WASHINGTON – Last week in Kyiv the Organization for Security and Cooperation in Europe (OSCE) adopted an update to its plan to combat trafficking in human beings. It incorporates key elements from proposals launched by U.S. Congressman Chris Smith.
“The Addendum updates the OSCE Action Plan to Combat Trafficking in Human Beings with the best practices developed in the United States and other OSCE participating States,” said Smith, Co-Chairman of the Commission for Security and Cooperation in Europe, as well as the OSCE Parliamentary Assembly’s Special Representative on Human Trafficking Issues. “The Addendum sets before each OSCE participating State and OSCE institutions themselves a challenging, but achievable way forward in the fight against human trafficking.”
Adopted at the 20th OSCE Ministerial Council in Kyiv, the eight-page document builds on the original Action Plan, last updated in 2005, and takes into account lessons learned as well as developments in human trafficking trends over the last eight years. Co-Chairman Smith welcomed in particular the sections of the Addendum that call for anti-trafficking training in the commercial transportation industry, such as airline attendants, train operators, and bus drivers. This and other elements of the new Action Plan were initially promoted within the OSCE by Rep. Smith, who presented them as supplementary items at the annual meetings of the OSCE Parliamentary Assembly in 2011, 2012, and 2013.

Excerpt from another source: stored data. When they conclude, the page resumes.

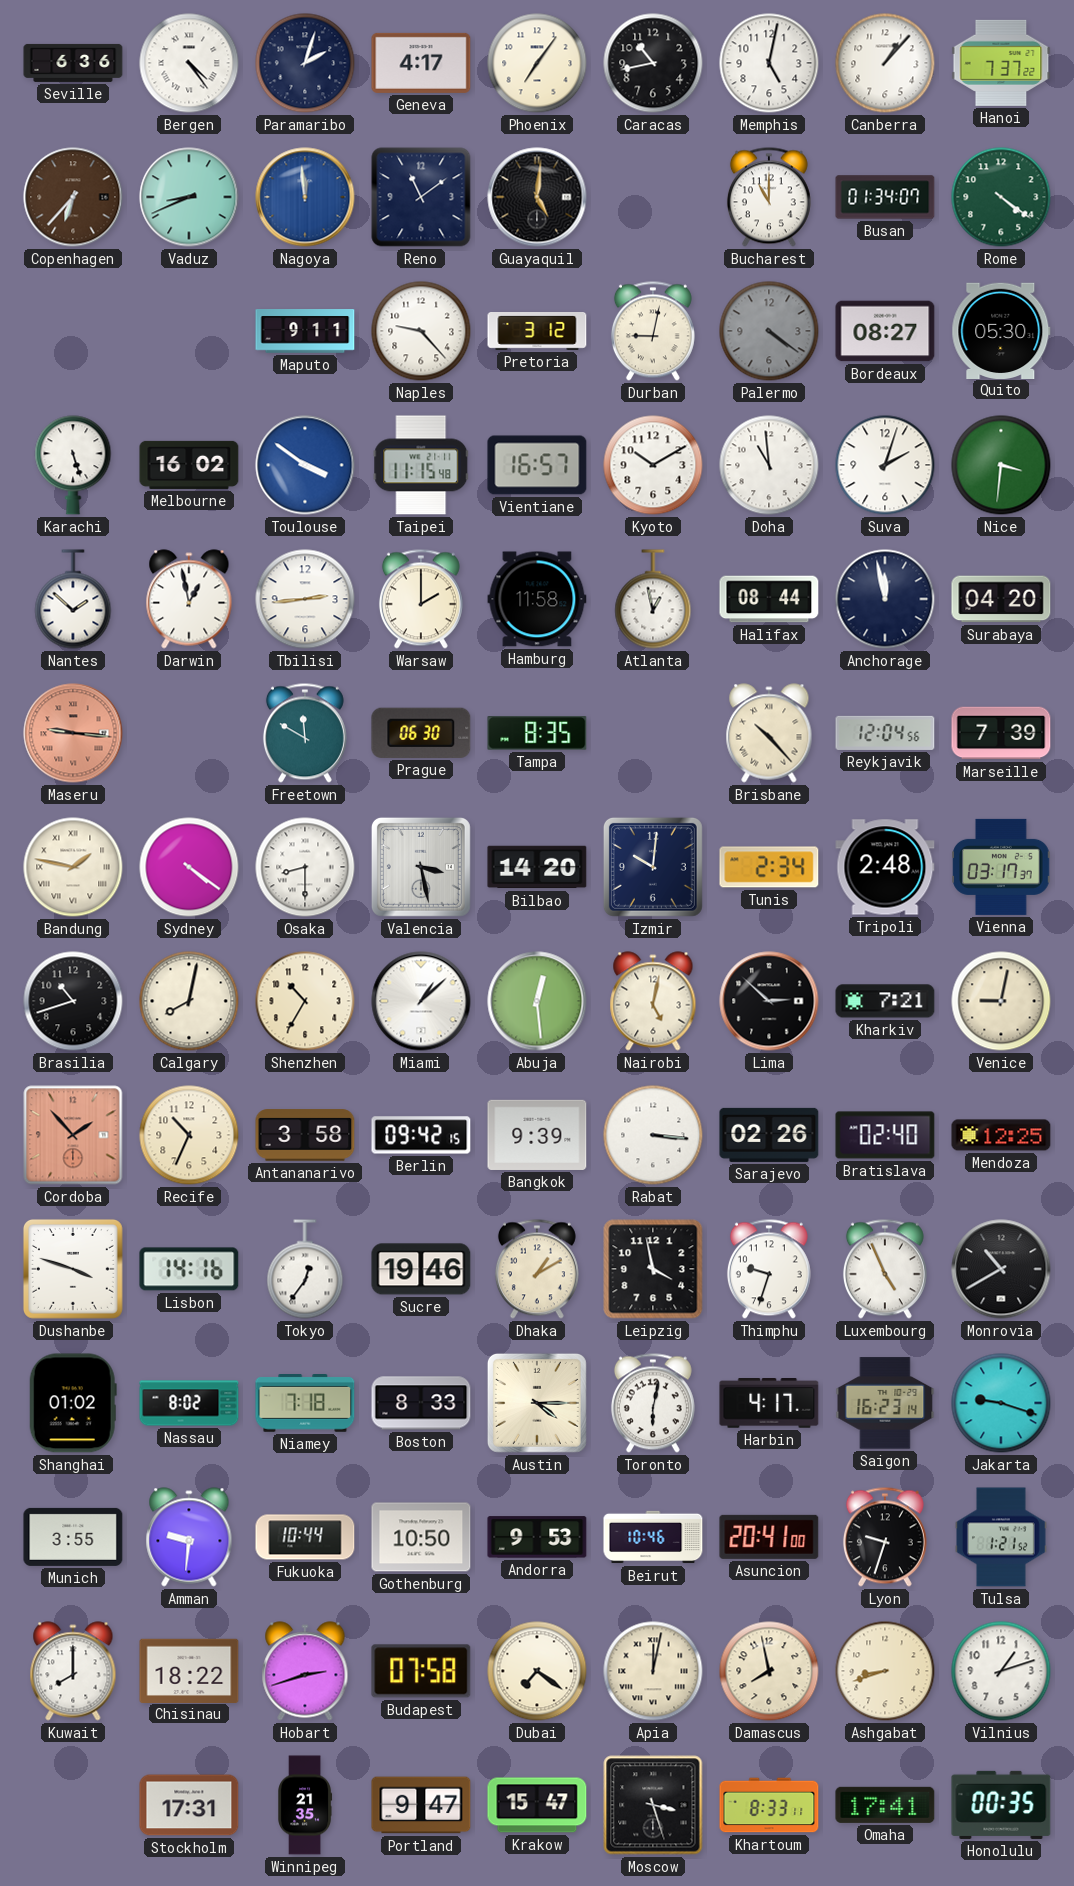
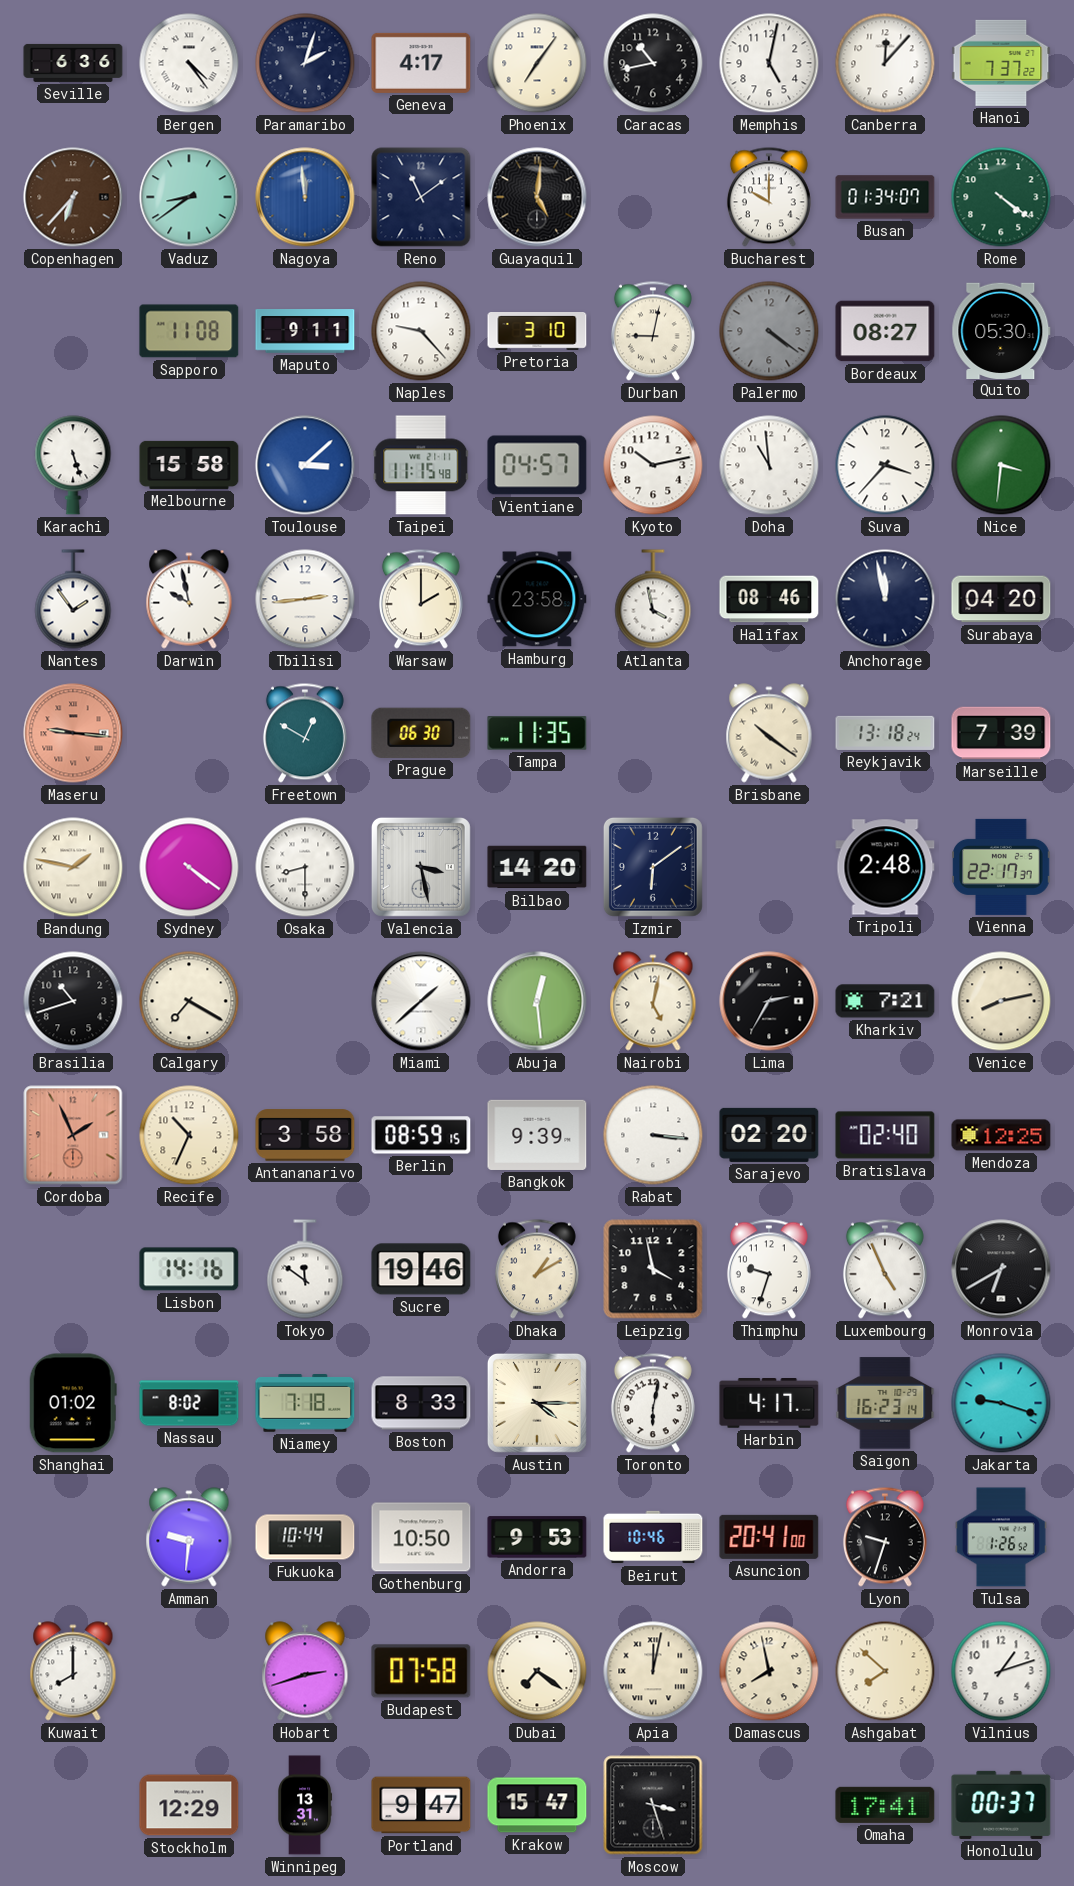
Canberra: 1:07 -> 12:07
Vaduz: 8:41 -> 8:39
Bucharest: 11:00 -> 10:00
Sapporo: none -> 11:08
Pretoria: 3:12 -> 3:10
Melbourne: 16:02 -> 15:58
Toulouse: 3:51 -> 3:08
Vientiane: 16:57 -> 04:57
Kyoto: 10:10 -> 10:13
Suva: 2:03 -> 3:37
Nantes: 1:52 -> 1:54
Darwin: 12:58 -> 9:58
Hamburg: 11:58 -> 23:58
Atlanta: 12:58 -> 3:58
Halifax: 08:44 -> 08:46
Freetown: 11:50 -> 12:50
Tampa: 8:35 -> 11:35
Brisbane: 10:23 -> 10:21
Reykjavik: 12:04 -> 13:18
Izmir: 10:01 -> 6:09
Tunis: 2:34 -> none
Vienna: 03:17 -> 22:17
Calgary: 8:02 -> 7:20
Shenzhen: 10:35 -> none
Miami: 1:08 -> 1:38
Lima: 2:52 -> 2:35
Venice: 9:02 -> 8:13
Cordoba: 1:53 -> 1:56
Berlin: 09:42 -> 08:59
Sarajevo: 02:26 -> 02:20
Dushanbe: 3:48 -> none
Tokyo: 12:36 -> 11:51
Monrovia: 10:40 -> 6:40
Munich: 3:55 -> none
Tulsa: 1:21 -> 1:26
Chisinau: 18:22 -> none
Ashgabat: 8:42 -> 7:52
Stockholm: 17:31 -> 12:29
Winnipeg: 21:35 -> 13:31
Khartoum: 8:33 -> none
Honolulu: 00:35 -> 00:37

“Flight attendants and other commercial transportation employees are well-placed to identify the 600,000 to 800,000 trafficking victims who are moved across international borders and the millions who are moved internally each year, and yet we have failed to train them—until now,” Smith said. “The new Addendum to the Action Plan calls on participating States to fill the training gap and to ensure coordination with law enforcement so that we will not fail to rescue victims who are trafficked in plain sight.”

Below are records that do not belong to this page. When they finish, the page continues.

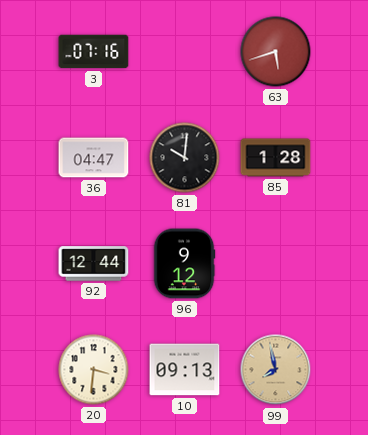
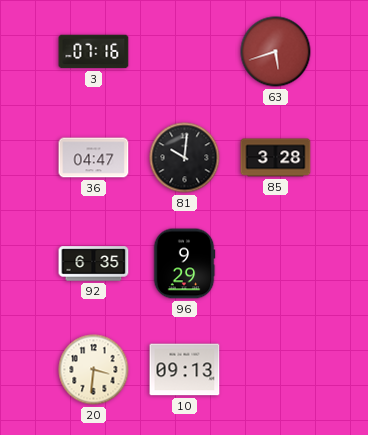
85: 1:28 -> 3:28
92: 12:44 -> 6:35
96: 9:12 -> 9:29
99: 7:58 -> none
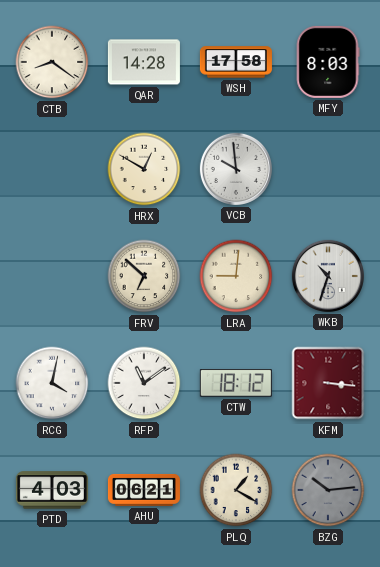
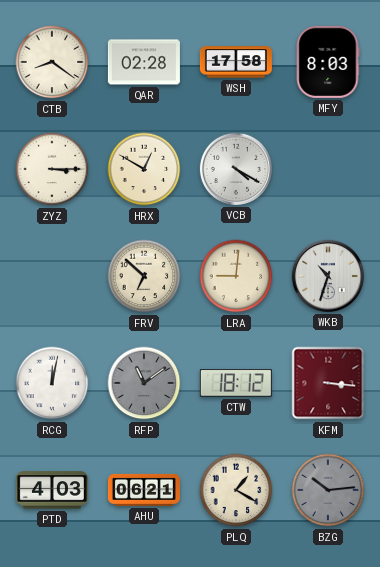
QAR: 14:28 -> 02:28
ZYZ: none -> 3:15
VCB: 9:59 -> 4:20
RCG: 4:02 -> 12:02
RFP dial: white -> grey
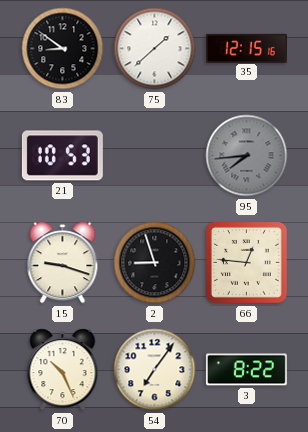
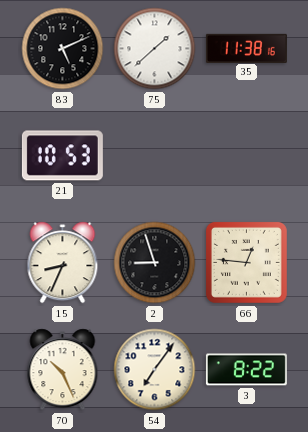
83: 8:51 -> 5:11
35: 12:15 -> 11:38
95: 7:44 -> none
15: 9:18 -> 8:34
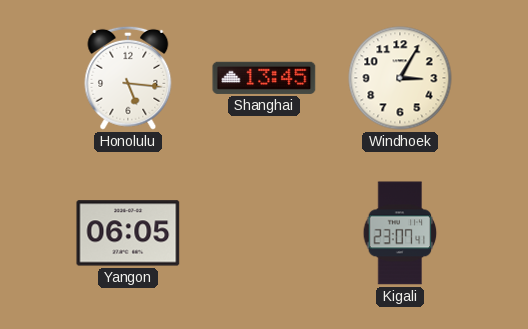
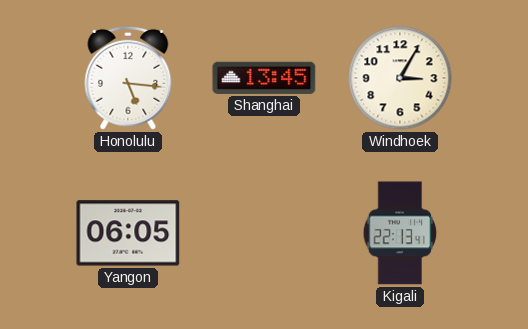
Kigali: 23:07 -> 22:13
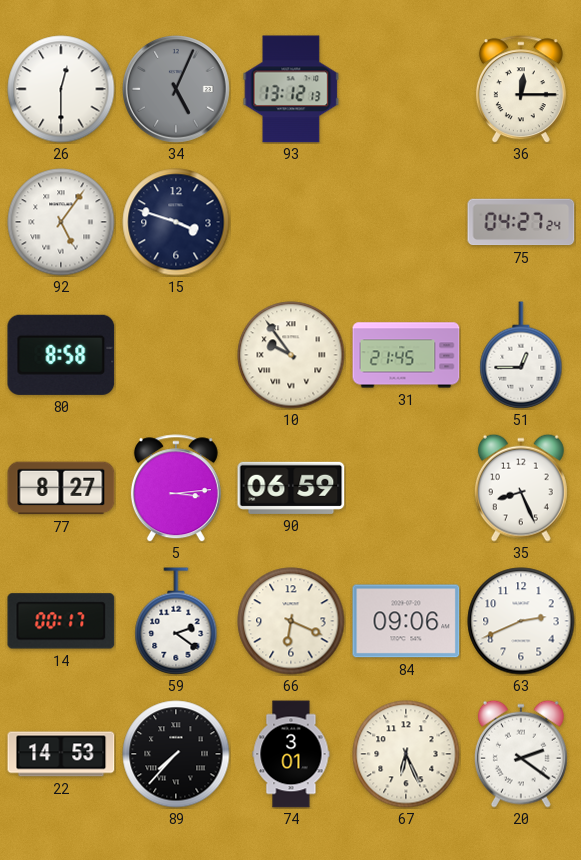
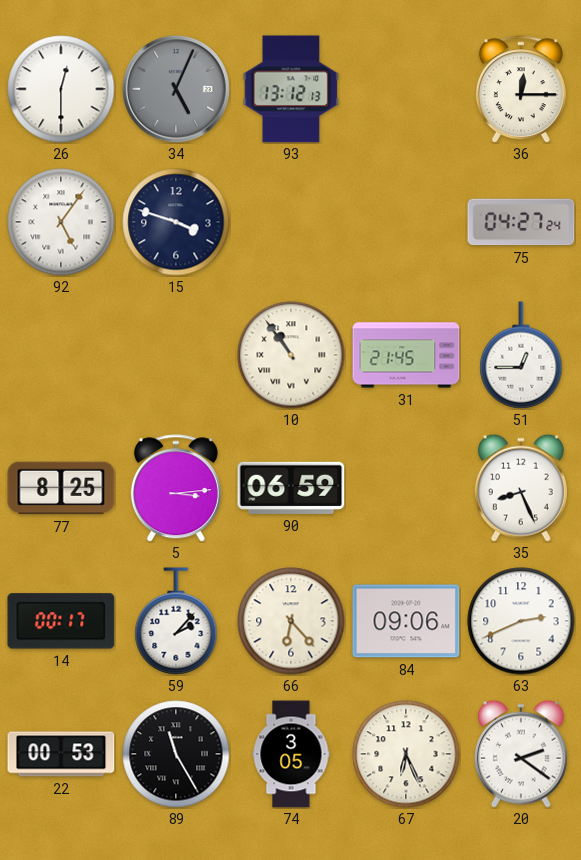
80: 8:58 -> none
10: 9:54 -> 10:54
77: 8:27 -> 8:25
59: 2:21 -> 2:07
66: 6:19 -> 6:23
22: 14:53 -> 00:53
89: 7:37 -> 11:25
74: 3:01 -> 3:05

After a 2010 Capitol Hill summit convened by Co-Chairman Smith regarding trafficking on airlines, the U.S. Department of Homeland Security developed and recently released the “Blue Lightning” training to equip U.S. airlines in the fight against human trafficking. Delta Airlines and JetBlue have become the first to implement the program. Airline Ambassadors, a humanitarian non-governmental organization, continues to offer similar training for airlines based in other OSCE participating States.
Co-Chairman Smith also welcomed provisions calling on participating States to ensure anti-trafficking training for personnel working in the tourism and hospitality industry.

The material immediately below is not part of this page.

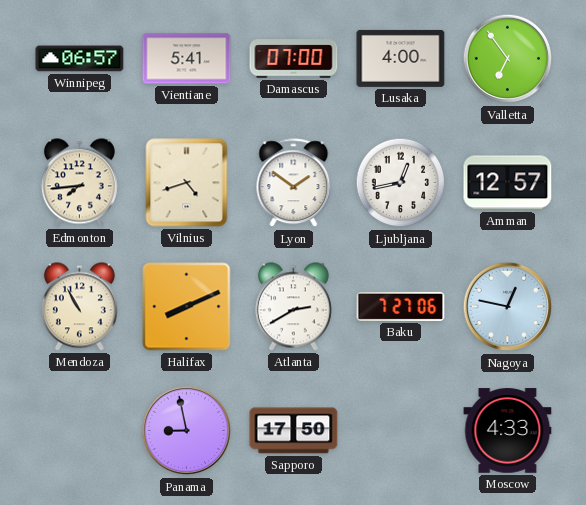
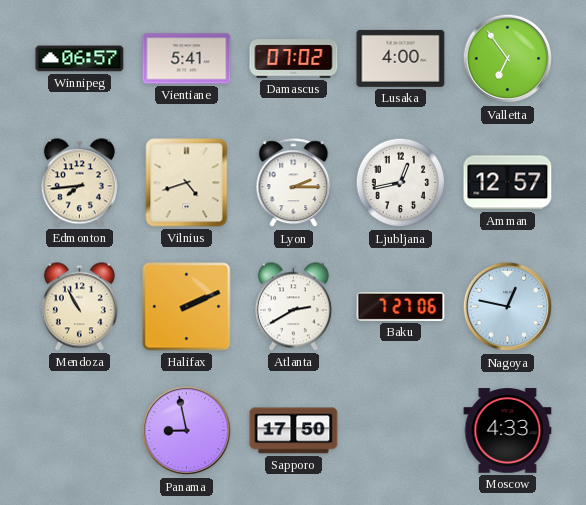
Damascus: 07:00 -> 07:02
Lyon: 1:51 -> 2:15
Halifax: 8:11 -> 2:11
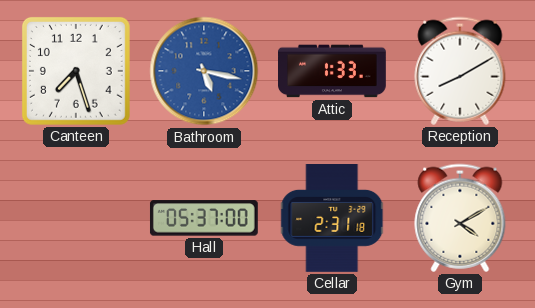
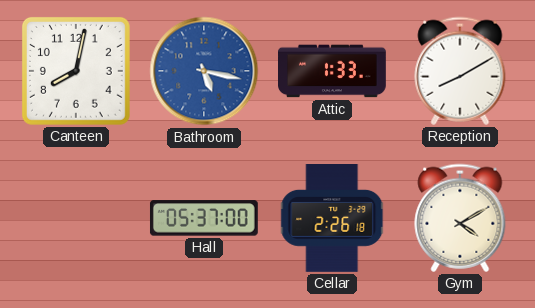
Canteen: 7:27 -> 8:02
Cellar: 2:31 -> 2:26
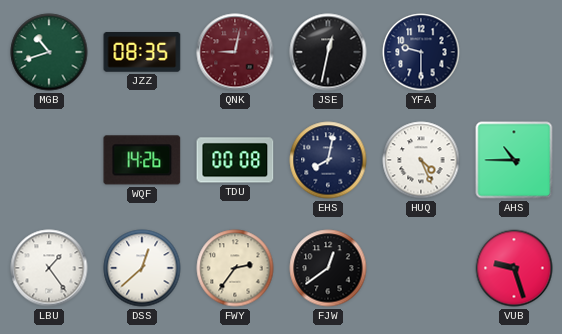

“Hotel personnel are on the front lines to notice something suspicious, such as a young girl alone in a hotel room being visited by men twice her age, or a middle-aged man with the impoverished local child that is not his own. With proper employee training and law enforcement coordination we can stop traffickers and ‘sex tourists’ from exploiting women and children in hotels and motels,” said Smith. “In addition, participating States can privately warn law enforcement at the destination when known child sex offenders are traveling, potentially for sex tourism,” said Smith, referring to a new provision in the Addendum. Co-Chairman Smith’s 2013 OSCE PA resolution on the topics can be found here.
Smith is the author of the Trafficking Victims Protection Act of 2000 (P.L. 106-386), the landmark U.S. anti-trafficking law which established the U.S. State Department’s annual Trafficking in Persons (TIP) Report (2013 TIP Report), and two subsequent trafficking laws. He is also the co-chair of the Congressional Human Trafficking Caucus, and frequently chairs congressional hearings on human trafficking.